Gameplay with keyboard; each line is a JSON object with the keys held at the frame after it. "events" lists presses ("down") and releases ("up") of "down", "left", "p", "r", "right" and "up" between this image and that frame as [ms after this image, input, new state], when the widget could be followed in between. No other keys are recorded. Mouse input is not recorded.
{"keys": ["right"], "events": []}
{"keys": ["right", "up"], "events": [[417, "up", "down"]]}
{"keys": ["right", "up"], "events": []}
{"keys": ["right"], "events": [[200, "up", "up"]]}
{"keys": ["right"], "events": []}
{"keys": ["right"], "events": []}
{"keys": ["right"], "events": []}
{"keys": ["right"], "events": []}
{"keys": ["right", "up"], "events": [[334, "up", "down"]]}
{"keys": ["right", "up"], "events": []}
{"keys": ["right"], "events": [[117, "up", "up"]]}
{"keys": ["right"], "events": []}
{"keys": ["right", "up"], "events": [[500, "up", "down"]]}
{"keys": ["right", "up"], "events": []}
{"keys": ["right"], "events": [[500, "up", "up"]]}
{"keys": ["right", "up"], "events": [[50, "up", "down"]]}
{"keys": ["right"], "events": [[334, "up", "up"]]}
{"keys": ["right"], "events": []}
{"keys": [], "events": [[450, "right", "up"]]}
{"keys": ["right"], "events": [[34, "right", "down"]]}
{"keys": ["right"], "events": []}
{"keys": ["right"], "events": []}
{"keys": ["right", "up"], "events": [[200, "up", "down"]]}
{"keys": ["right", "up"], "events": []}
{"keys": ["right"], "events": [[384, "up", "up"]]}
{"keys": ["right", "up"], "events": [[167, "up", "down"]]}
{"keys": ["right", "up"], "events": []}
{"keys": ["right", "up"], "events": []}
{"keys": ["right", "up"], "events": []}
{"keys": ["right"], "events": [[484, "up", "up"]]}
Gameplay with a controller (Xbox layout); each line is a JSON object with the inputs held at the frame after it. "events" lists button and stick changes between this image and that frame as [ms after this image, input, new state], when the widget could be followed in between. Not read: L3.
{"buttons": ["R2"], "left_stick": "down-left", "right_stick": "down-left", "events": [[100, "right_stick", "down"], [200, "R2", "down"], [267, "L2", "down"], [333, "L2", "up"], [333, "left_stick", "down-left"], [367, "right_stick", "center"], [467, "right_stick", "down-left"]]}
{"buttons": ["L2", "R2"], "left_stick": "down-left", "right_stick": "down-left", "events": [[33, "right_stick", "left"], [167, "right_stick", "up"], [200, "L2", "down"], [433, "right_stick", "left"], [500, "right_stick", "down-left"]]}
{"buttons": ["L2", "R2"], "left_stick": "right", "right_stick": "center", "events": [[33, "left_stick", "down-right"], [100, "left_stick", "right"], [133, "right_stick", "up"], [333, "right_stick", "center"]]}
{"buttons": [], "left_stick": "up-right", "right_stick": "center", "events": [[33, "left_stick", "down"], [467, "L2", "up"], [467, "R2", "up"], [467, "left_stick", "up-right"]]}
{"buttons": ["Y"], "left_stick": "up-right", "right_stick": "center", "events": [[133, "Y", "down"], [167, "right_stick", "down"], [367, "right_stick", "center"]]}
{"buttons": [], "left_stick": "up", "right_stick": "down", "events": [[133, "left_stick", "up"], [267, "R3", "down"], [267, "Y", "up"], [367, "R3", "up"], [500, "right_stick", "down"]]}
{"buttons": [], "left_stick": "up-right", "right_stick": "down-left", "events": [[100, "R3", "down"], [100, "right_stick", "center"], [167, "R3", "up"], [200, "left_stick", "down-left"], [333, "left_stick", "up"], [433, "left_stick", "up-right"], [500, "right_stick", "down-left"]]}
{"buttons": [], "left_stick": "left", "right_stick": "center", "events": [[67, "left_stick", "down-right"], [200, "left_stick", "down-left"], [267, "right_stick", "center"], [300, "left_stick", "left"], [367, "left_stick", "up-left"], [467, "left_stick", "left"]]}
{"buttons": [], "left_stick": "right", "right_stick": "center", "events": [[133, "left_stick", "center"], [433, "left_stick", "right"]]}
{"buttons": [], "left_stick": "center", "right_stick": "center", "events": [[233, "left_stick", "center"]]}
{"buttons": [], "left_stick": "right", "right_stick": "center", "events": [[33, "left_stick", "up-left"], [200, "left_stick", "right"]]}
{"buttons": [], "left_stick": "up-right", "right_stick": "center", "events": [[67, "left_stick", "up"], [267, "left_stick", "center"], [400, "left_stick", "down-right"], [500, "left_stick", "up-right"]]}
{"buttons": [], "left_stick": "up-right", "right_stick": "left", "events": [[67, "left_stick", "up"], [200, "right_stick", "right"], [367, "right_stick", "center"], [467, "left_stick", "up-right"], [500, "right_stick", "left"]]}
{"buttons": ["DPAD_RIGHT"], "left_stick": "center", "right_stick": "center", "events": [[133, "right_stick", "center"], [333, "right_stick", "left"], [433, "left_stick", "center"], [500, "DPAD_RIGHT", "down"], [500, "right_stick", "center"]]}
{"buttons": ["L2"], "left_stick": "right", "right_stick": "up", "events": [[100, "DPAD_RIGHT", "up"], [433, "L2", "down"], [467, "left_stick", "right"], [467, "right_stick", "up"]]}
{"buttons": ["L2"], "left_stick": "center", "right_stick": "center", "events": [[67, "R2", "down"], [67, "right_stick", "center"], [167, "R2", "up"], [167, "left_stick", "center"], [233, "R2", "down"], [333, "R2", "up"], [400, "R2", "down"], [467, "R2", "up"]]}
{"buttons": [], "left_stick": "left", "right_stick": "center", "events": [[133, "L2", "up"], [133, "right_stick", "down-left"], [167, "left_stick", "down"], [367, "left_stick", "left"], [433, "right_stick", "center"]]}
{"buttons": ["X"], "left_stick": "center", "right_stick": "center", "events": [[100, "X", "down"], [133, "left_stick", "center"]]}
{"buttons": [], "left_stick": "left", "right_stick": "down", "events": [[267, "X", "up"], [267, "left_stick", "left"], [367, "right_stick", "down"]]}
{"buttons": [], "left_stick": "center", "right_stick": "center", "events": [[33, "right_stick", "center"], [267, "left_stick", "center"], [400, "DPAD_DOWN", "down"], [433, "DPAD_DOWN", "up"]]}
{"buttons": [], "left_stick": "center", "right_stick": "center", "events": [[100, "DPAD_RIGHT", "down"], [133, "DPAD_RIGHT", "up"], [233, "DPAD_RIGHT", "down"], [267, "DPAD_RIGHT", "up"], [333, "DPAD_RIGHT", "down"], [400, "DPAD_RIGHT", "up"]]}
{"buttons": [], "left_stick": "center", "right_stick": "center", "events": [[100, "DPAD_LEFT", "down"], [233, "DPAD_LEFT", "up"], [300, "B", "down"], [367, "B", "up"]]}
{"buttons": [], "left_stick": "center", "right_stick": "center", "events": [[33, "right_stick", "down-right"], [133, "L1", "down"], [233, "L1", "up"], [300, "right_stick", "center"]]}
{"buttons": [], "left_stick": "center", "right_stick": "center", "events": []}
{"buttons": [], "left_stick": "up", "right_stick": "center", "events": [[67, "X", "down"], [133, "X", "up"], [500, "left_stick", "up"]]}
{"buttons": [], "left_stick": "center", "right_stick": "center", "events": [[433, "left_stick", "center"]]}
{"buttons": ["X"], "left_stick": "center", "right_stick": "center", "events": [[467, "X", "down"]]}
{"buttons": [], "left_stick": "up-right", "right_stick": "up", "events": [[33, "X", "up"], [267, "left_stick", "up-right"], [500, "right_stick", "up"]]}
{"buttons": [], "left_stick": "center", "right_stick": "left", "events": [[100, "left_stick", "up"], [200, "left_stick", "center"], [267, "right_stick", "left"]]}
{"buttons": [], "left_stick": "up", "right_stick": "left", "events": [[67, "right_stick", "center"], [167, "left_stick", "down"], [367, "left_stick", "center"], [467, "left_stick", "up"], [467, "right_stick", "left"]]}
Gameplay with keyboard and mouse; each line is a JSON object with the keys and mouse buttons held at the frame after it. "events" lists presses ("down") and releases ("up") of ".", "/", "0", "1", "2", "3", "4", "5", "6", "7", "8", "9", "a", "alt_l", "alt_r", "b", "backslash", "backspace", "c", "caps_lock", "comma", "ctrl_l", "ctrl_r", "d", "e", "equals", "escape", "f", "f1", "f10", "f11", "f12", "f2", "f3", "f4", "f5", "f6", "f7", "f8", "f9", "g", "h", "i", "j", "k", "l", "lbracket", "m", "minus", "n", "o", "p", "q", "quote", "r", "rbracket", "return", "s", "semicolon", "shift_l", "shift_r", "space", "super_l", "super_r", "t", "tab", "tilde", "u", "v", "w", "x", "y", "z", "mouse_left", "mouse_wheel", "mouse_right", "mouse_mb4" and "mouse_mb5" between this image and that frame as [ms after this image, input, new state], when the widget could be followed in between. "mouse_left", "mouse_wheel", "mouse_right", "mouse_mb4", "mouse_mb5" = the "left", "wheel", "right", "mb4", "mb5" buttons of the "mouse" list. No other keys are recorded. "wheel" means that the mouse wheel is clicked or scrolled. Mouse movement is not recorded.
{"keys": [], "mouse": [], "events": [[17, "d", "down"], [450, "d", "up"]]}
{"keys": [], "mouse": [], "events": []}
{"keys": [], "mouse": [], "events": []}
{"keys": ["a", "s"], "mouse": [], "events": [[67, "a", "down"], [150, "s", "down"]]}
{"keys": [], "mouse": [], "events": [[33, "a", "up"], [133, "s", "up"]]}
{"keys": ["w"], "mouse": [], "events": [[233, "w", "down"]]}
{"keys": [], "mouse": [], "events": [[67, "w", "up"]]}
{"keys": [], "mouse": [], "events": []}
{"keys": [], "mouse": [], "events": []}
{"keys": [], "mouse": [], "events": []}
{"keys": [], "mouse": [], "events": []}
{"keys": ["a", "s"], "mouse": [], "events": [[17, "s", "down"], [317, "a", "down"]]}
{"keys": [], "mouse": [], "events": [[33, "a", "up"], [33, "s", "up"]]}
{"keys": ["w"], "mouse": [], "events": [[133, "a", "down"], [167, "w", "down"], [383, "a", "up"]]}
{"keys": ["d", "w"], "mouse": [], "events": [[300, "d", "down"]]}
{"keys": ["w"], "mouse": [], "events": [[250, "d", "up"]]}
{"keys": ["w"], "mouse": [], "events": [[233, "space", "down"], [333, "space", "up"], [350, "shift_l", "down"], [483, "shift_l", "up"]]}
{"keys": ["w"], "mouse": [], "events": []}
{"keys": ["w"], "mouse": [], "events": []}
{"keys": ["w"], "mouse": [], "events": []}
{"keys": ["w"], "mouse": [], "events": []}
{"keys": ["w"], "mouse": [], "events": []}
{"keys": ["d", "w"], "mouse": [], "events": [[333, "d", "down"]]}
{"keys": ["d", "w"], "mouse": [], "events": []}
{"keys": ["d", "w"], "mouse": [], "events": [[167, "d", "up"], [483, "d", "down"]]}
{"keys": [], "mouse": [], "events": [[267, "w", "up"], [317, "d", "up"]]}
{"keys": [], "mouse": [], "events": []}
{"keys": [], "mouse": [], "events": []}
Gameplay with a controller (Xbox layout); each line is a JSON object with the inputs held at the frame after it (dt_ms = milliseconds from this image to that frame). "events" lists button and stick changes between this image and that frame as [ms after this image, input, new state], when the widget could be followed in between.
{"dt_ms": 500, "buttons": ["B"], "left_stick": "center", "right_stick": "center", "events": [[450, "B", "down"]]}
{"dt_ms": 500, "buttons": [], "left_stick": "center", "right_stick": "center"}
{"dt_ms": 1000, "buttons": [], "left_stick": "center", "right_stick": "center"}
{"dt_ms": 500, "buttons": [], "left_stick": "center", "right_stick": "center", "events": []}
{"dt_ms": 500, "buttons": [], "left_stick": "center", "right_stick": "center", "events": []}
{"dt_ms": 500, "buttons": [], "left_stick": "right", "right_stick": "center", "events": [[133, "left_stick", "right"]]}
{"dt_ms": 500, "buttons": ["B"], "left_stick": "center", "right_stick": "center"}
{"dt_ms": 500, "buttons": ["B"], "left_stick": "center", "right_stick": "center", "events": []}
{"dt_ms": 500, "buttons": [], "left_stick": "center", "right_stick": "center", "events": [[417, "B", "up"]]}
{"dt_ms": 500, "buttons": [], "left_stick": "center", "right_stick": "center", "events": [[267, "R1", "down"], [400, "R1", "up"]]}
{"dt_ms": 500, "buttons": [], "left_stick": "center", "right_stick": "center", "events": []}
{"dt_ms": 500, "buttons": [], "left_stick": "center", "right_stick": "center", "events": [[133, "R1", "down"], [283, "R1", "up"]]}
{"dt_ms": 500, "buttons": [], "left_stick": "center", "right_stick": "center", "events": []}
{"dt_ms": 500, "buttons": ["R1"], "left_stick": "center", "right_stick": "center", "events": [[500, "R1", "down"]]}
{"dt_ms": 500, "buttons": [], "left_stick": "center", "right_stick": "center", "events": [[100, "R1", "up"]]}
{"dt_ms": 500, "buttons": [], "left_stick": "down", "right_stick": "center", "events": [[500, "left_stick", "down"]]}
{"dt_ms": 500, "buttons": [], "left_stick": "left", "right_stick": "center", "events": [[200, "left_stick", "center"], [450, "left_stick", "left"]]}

____

ASSIGNMENT: Search the listing for the string "recorded". Copy each line where it turns up.

SOLUTION FOR THIS EXERCISE:
Gameplay with keyboard; each line is a JSON object with the keys held at the frame after it. "events" lists presses ("down") and releases ("up") of "down", "left", "p", "r", "right" and "up" between this image and that frame as [ms after this image, input, new state], when the widget could be followed in between. No other keys are recorded. Mouse input is not recorded.
Gameplay with keyboard and mouse; each line is a JSON object with the keys and mouse buttons held at the frame after it. "events" lists presses ("down") and releases ("up") of ".", "/", "0", "1", "2", "3", "4", "5", "6", "7", "8", "9", "a", "alt_l", "alt_r", "b", "backslash", "backspace", "c", "caps_lock", "comma", "ctrl_l", "ctrl_r", "d", "e", "equals", "escape", "f", "f1", "f10", "f11", "f12", "f2", "f3", "f4", "f5", "f6", "f7", "f8", "f9", "g", "h", "i", "j", "k", "l", "lbracket", "m", "minus", "n", "o", "p", "q", "quote", "r", "rbracket", "return", "s", "semicolon", "shift_l", "shift_r", "space", "super_l", "super_r", "t", "tab", "tilde", "u", "v", "w", "x", "y", "z", "mouse_left", "mouse_wheel", "mouse_right", "mouse_mb4" and "mouse_mb5" between this image and that frame as [ms after this image, input, new state], when the widget could be followed in between. "mouse_left", "mouse_wheel", "mouse_right", "mouse_mb4", "mouse_mb5" = the "left", "wheel", "right", "mb4", "mb5" buttons of the "mouse" list. No other keys are recorded. "wheel" means that the mouse wheel is clicked or scrolled. Mouse movement is not recorded.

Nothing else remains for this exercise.